In an English Comp essay the more
pain you cause your reader, the more of his time you waste, the more laughter
you provoke in him, the lower your grade is. By those standards Arendt's essay gets the lowest grade in
the class. She must not have come
to my office. Oh no, of course
not. She went to Heidegger's
office. Why didn't the very first
sentence in the essay reveal that to me?
Or at least the first three sentences:
Violence, being instrumental by
nature, is rational to the extent that it is effective in reaching the end
which must justify it. And since
when we act we never know with any amount of certainty the eventual consequences
of what we are doing, violence can remain rational only if it pursues
short-term goals. Violence does
not promote causes, it promotes neither History nor Revolution....
Forget that by "violence" she has to mean
"the use of violence" (which can
be rational or irrational), and just note that she tells us it's
"instrumental by nature."
Not the usual "by its very
nature," but still delivering the intrinsic. Eliminating the observable. My student and I see Lou Piniella over there throwing the
furniture around in his office. We
think he's just expressing himself after a tough loss on the diamond but we've
been told to be quiet. You can't
argue with deductions from the very nature of a thing. He must have an end in view.
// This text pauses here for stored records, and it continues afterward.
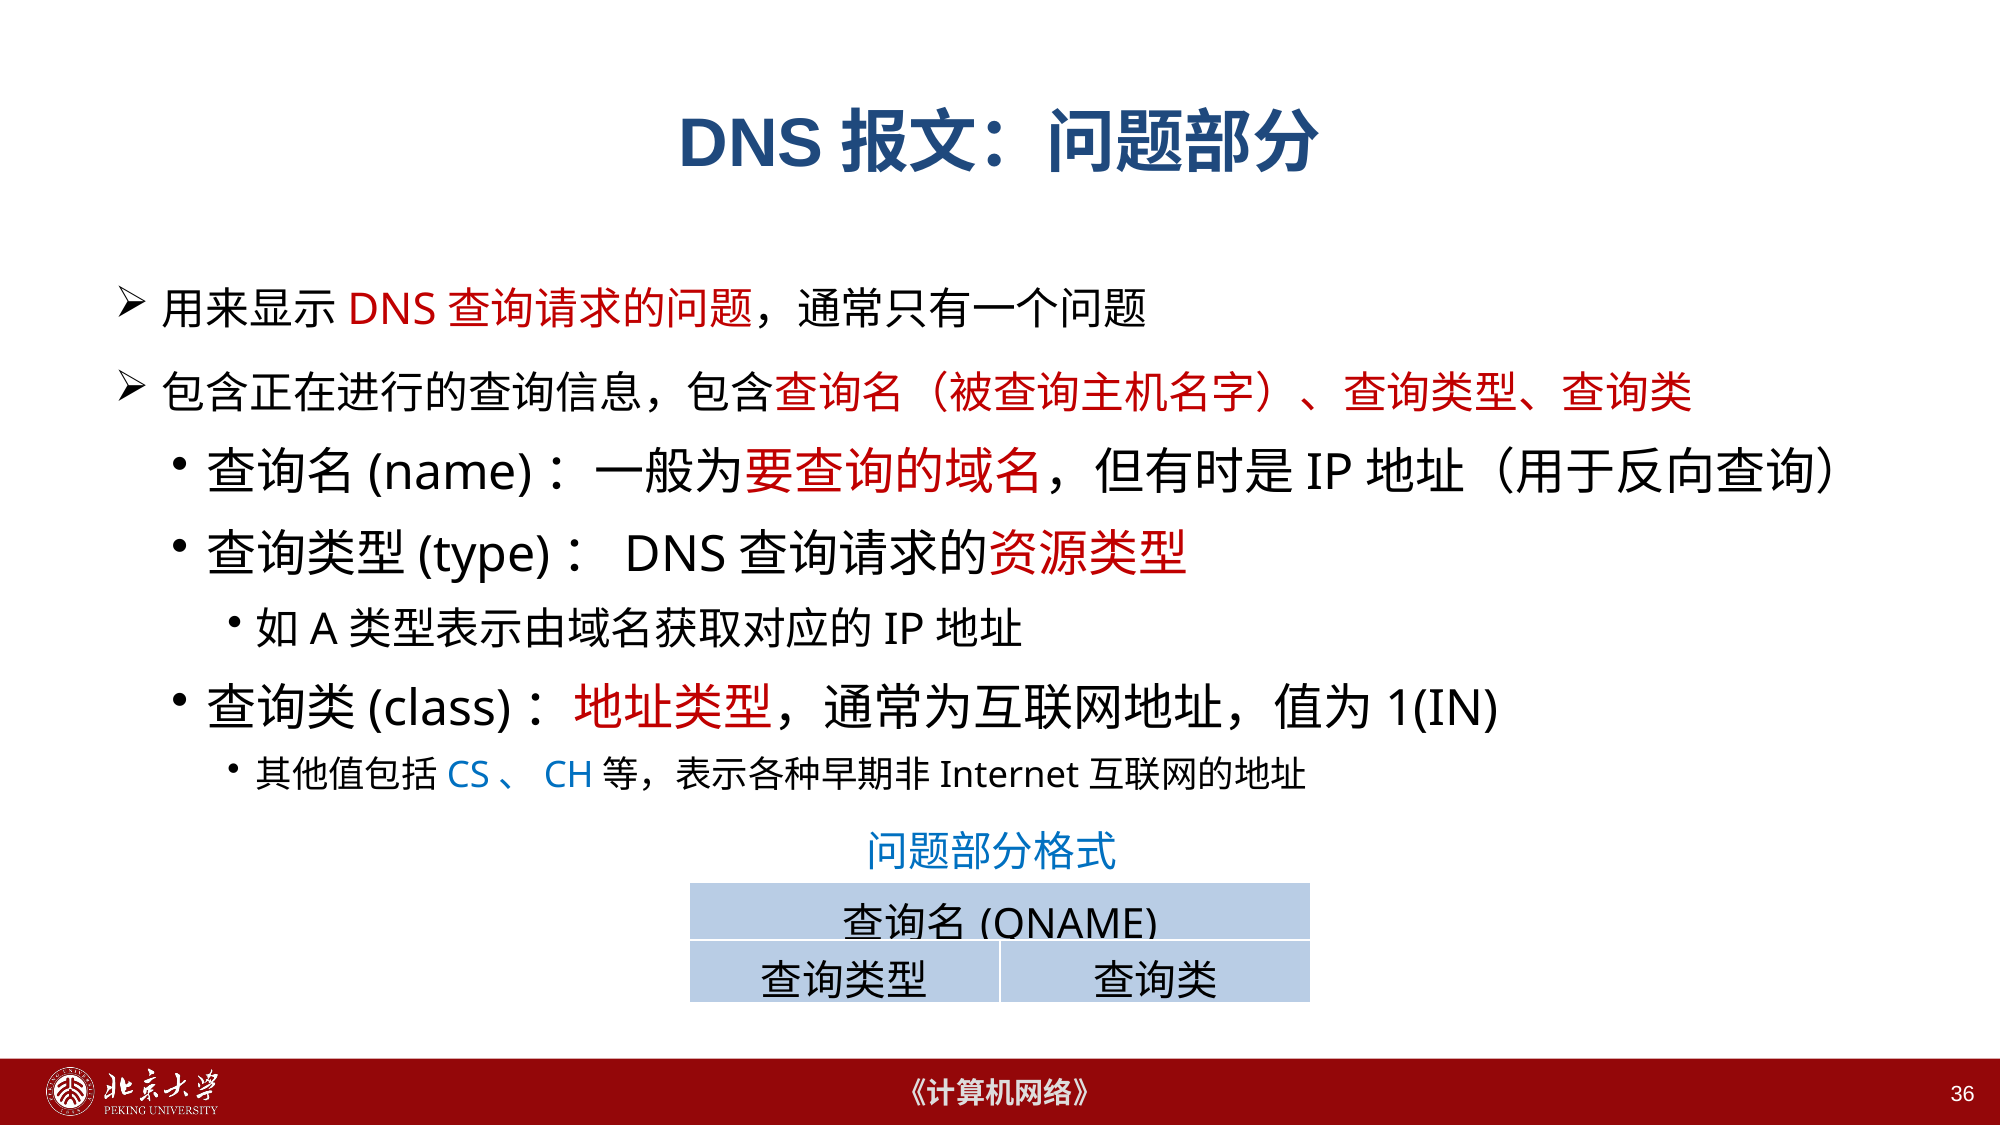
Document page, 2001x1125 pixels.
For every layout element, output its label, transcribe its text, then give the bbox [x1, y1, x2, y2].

table_header 查询名(QNAME) [690, 883, 1310, 939]
list 用来显示DNS查询请求的问题，通常只有一个问题 包含正在进行的查询信息，包含查询名（被查询主机名字）、查询类型、查询类 查询名(name)：一般为要查询的域名，但有时是IP地址（用于反向查询） 查询类型(type)：DNS查询请求的资源类型 如A类型表示由域名获取对应的IP地址 查询类(class)：地址类型，通常为互联网地址，值为1(IN) 其他值包括CS、CH等，表示各种早期非Internet互联网的地址 [99, 262, 1900, 1005]
picture [46, 1067, 218, 1116]
slide_number 36 [1522, 1072, 1990, 1125]
table_header 查询类 [1001, 941, 1310, 1002]
table_header 查询类型 [690, 941, 999, 1002]
title DNS报文：问题部分 [99, 45, 1900, 233]
text_box 问题部分格式 [851, 816, 1132, 882]
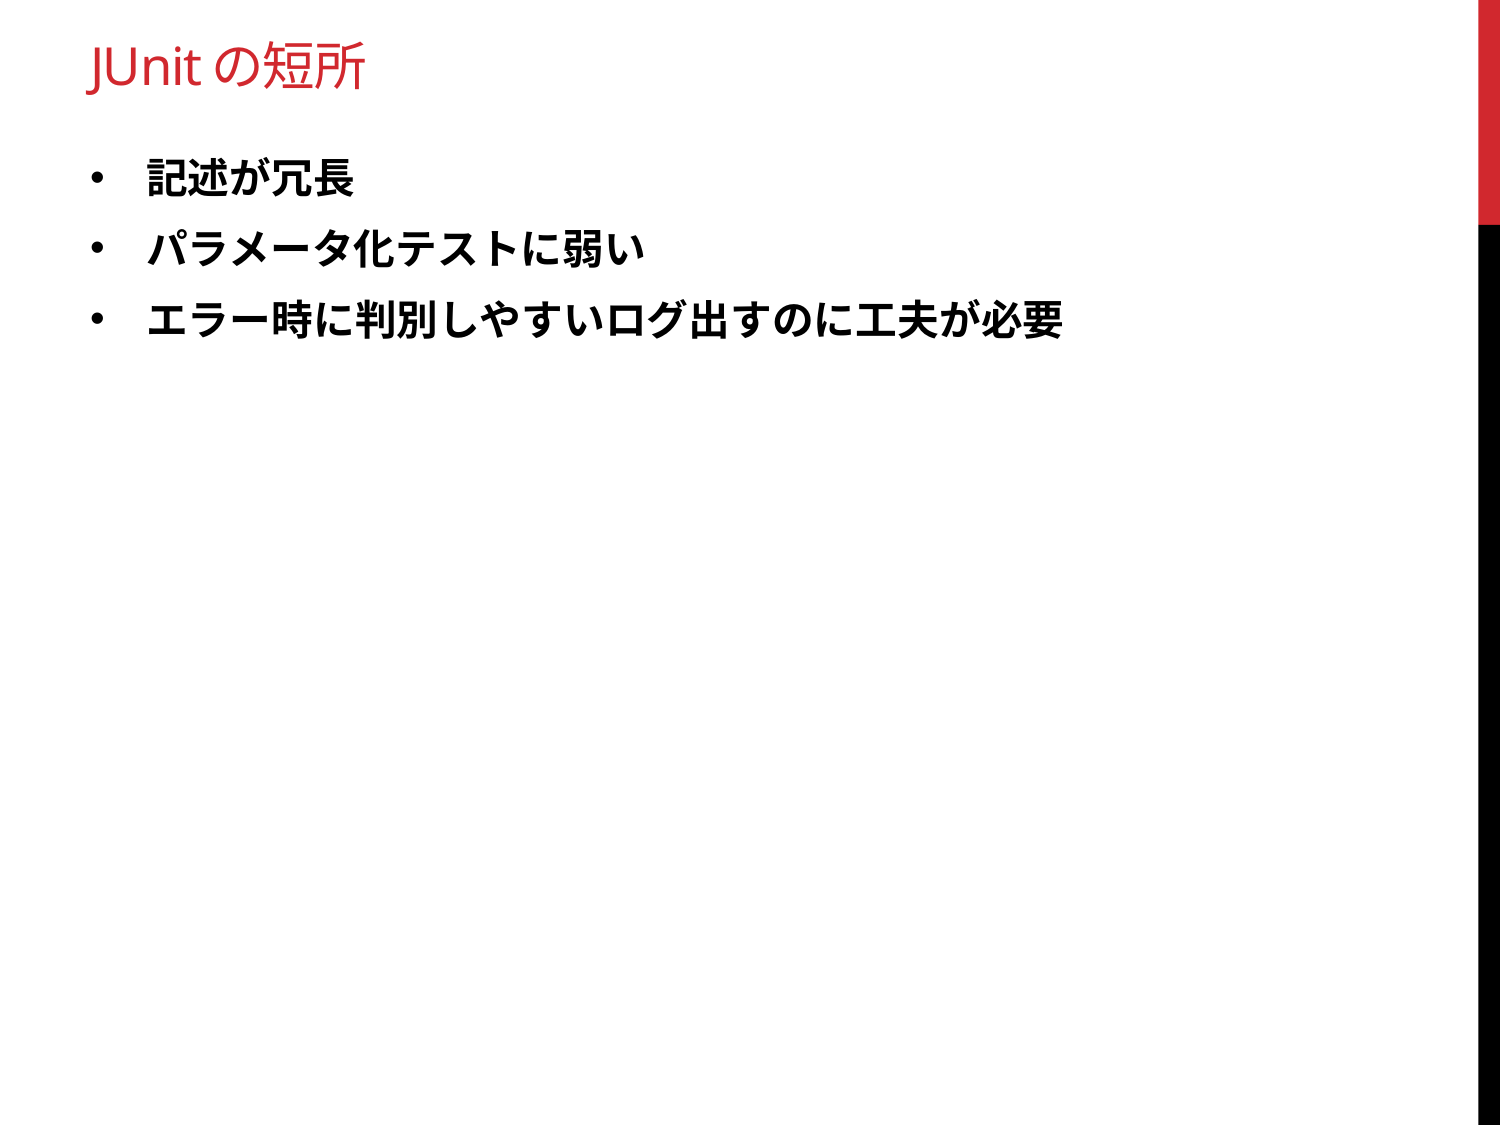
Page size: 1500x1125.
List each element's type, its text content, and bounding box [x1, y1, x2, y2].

title JUnitの短所 [75, 25, 1325, 104]
list 記述が冗長 パラメータ化テストに弱い エラー時に判別しやすいログ出すのに工夫が必要 [75, 144, 1428, 1022]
If you know the intrinsic you can
speak in absolutes: "We never know with any amount of certainty the
eventual consequences of what we are doing." Any amount of
certainty. So when my student
tells me that he's pretty sure Piniella, who had gone further and thrown second
base into center field, was going to be fined, I'd have to say, "Sorry,
you still can't argue. The nature
of human beings does not allow them to have the slightest idea that such a
thing will happen."
Writers who talk like that,
writers who think you have to believe it because they're telling you, writers
who speak like lords, writers who dismiss observation, writers who make it
impossible to argue, those writers never make it out of some professors'
offices. Arendt would never have
made it out of Professor R. M. Hare's office. Hare is the Oxford professor who famously explained to a New Yorker reporter what gave British
philosophers their advantage over continental (mainly German and French)
philosophers: "Here you read a thing to your tutor and he says to you,
'What do you mean by that?' and then you
have to tell him." You
sit there until you can make it clear.
Then you can turn in your essay.
Hare's office
was in England and my office was in Ohio but both of us, I think, were trying
to recreate Socrates' office in ancient Athens. Both American teachers of composition and British teachers
of philosophy set the same restriction:
nobody gets out (or sits in, for that matter) without explaining
himself. In other words, "You
enter here you're taking part in a dialogue." In both countries that would be understood to be a
democratic dialogue.
Now on the
continent it was, by all reports, entirely different. The signs read, "You enter here you're listening to an
authority." Different
philosophical traditions, different educations. Students learn to speak authoritatively. That is, if they don't watch
themselves, they learn to speak like lords.
Composition
teachers in America are paid to watch students, in case they can't watch
themselves. Speak like a lord in
your essay and you'd better not turn it in. The prof will wonder how you ever got out of his
office. If he reads a lordly essay
he asks, "What office did this
student come out of?" If he
reads Hannah Arendt's essay now, though, after he's learned some history and
read philosophers like Hare, he doesn't have to ask. Though a student could have learned (and still can learn)
lordliness in any number of offices in Europe, only in Heidegger's could one
have learned a lordliness like this.